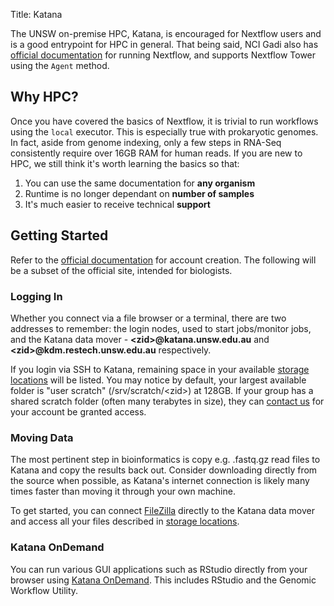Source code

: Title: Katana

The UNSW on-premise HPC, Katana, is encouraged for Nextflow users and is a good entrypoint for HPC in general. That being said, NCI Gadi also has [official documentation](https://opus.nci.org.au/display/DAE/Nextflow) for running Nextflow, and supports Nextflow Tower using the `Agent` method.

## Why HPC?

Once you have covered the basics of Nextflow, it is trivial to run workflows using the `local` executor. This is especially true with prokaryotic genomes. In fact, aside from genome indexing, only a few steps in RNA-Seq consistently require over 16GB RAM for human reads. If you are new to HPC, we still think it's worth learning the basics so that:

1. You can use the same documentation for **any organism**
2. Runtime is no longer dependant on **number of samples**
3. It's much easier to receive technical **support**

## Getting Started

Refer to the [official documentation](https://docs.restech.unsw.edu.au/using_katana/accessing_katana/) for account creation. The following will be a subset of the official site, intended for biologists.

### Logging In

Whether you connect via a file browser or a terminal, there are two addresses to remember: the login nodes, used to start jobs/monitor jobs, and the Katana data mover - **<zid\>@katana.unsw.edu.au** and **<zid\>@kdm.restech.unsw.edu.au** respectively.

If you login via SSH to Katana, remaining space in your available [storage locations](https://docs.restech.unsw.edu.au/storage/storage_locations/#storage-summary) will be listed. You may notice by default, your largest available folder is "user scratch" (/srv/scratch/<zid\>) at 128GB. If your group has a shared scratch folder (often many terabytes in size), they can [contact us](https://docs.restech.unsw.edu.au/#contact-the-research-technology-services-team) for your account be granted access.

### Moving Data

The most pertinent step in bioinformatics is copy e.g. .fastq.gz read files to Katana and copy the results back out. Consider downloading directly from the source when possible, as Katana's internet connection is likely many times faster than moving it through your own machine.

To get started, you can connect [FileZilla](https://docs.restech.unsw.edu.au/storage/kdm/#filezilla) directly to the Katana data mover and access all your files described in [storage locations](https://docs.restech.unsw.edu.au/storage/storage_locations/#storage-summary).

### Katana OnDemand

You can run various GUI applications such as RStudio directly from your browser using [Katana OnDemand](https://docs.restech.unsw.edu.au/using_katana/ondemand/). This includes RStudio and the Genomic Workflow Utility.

* * * *

Task brief:
Please take the lines from the beginning of the data above through the line holding "If you login" and transcribe them exactly, without any pictures.

Task answer:
Source code

: Title: Katana

The UNSW on-premise HPC, Katana, is encouraged for Nextflow users and is a good entrypoint for HPC in general. That being said, NCI Gadi also has [official documentation](https://opus.nci.org.au/display/DAE/Nextflow) for running Nextflow, and supports Nextflow Tower using the `Agent` method.

## Why HPC?

Once you have covered the basics of Nextflow, it is trivial to run workflows using the `local` executor. This is especially true with prokaryotic genomes. In fact, aside from genome indexing, only a few steps in RNA-Seq consistently require over 16GB RAM for human reads. If you are new to HPC, we still think it's worth learning the basics so that:

1. You can use the same documentation for **any organism**
2. Runtime is no longer dependant on **number of samples**
3. It's much easier to receive technical **support**

## Getting Started

Refer to the [official documentation](https://docs.restech.unsw.edu.au/using_katana/accessing_katana/) for account creation. The following will be a subset of the official site, intended for biologists.

### Logging In

Whether you connect via a file browser or a terminal, there are two addresses to remember: the login nodes, used to start jobs/monitor jobs, and the Katana data mover - **<zid\>@katana.unsw.edu.au** and **<zid\>@kdm.restech.unsw.edu.au** respectively.

If you login via SSH to Katana, remaining space in your available [storage locations](https://docs.restech.unsw.edu.au/storage/storage_locations/#storage-summary) will be listed. You may notice by default, your largest available folder is "user scratch" (/srv/scratch/<zid\>) at 128GB. If your group has a shared scratch folder (often many terabytes in size), they can [contact us](https://docs.restech.unsw.edu.au/#contact-the-research-technology-services-team) for your account be granted access.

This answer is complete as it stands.